38A.J.M. Arends, Cursus Belastingrecht, IB, onderdeel, IB. 3.6.6.E.c.2, Deventer: Kluwer 2014.

Partners kunnen er overigens voor kiezen om de rente slechts bij één van de partners volledig als eigenwoningrente in aanmerking te nemen. De partners kunnen op grond van artikel 2.17 lid 2 Wet IB 2001 ervoor zorgen dat het gehele rentebedrag bijvoorbeeld bij Corrie in aftrek kan worden gebracht, ook al is het inkomen uit eigen woning bij Piet opgekomen. In de praktijk doen belastingplichtigen dit vaak, omdat de ene partner meer inkomen geniet dan de andere partner. De eigenwoningrente is tegen een hoger box 1 percentage aftrekbaar, indien wordt gekozen voor aftrek bij de partner met het hoogste inkomen.

De aflossingsstand wordt niet aan beide partners toegerekend, indien het huis niet in de gemeenschap valt. De aflossingsstand wordt slechts aan die belastingplichtige toegerekend die volgens de Wet inkomstenbelasting als eigenaar van de woning kan worden beschouwd en dus een eigen woning heeft.39

Voor het trouwen onder huwelijkse voorwaarden had Piet al een woning in eigendom. De

bijleenregeling en de eigenwoningreserve ondervinden geen gevolgen ten aanzien van de huwelijkse voorwaarden.

§3.4. Overgangsrecht voor bestaande financieringen

Het overgangsrecht voor bestaande financieringen houdt in dat de oude voorwaarden, de voorwaarden zoals die golden tot en met 2012, van kracht blijven. Hierdoor zijn de scherpere aflossingseisen van de eigenwoningschuld niet van toepassing op bestaande eigenwoningschulden. Daarnaast wordt onder het overgangsrecht dezelfde definitie gehanteerd om de woning te kwalificeren als eigen woning volgens 3.119a Wet IB 2001 op grond van artikel 10bis.1 lid 8 Wet IB 2001. De artikelen 3.119a lid 2 en 3.119aa lid 4 Wet IB 2001 zijn overeenkomstig van toepassing en hebben betrekking op zowel de eigenwoningschulden als op verwerving of vervreemding van de eigen woning. Daardoor heeft een boedelmenging voor bestaande eigenwoningschulden geen gevolg voor de bijleenregeling.

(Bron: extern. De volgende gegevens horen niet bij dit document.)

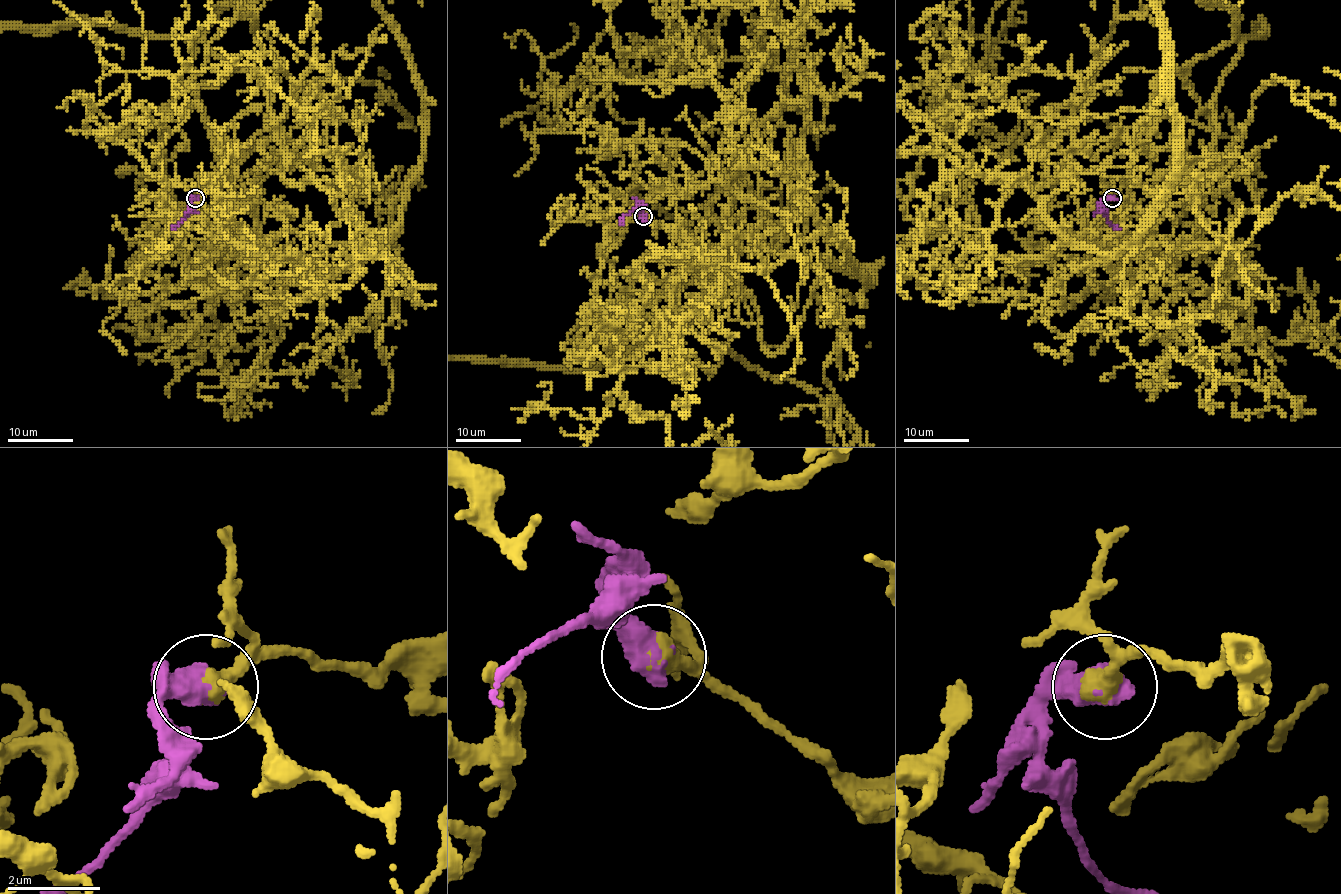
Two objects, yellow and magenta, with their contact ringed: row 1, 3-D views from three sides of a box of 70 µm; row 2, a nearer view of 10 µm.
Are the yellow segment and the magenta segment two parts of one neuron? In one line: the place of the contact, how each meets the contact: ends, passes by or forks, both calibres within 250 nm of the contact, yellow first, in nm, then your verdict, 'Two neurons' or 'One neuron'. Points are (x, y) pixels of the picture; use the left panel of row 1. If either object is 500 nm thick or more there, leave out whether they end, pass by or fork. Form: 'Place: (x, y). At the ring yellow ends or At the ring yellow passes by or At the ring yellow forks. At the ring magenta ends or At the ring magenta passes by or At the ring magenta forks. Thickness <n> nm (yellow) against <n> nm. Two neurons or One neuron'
Place: (195, 198). Thickness 480 nm (yellow) against 750 nm. One neuron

Uit artikel 10bis.1 lid 7 Wet IB 2001 blijkt dat voor zover krachtens boedelmenging door huwelijk, wijziging van huwelijkse voorwaarden of krachtens erfrecht een eigenwoningschuld overgaat op de andere partner, deze schuld tot uiterlijk het tijdstip waarop de dertig jaarstermijn bij de eerstgenoemde partner zou verstrijken geldig is bij de verwervende partner.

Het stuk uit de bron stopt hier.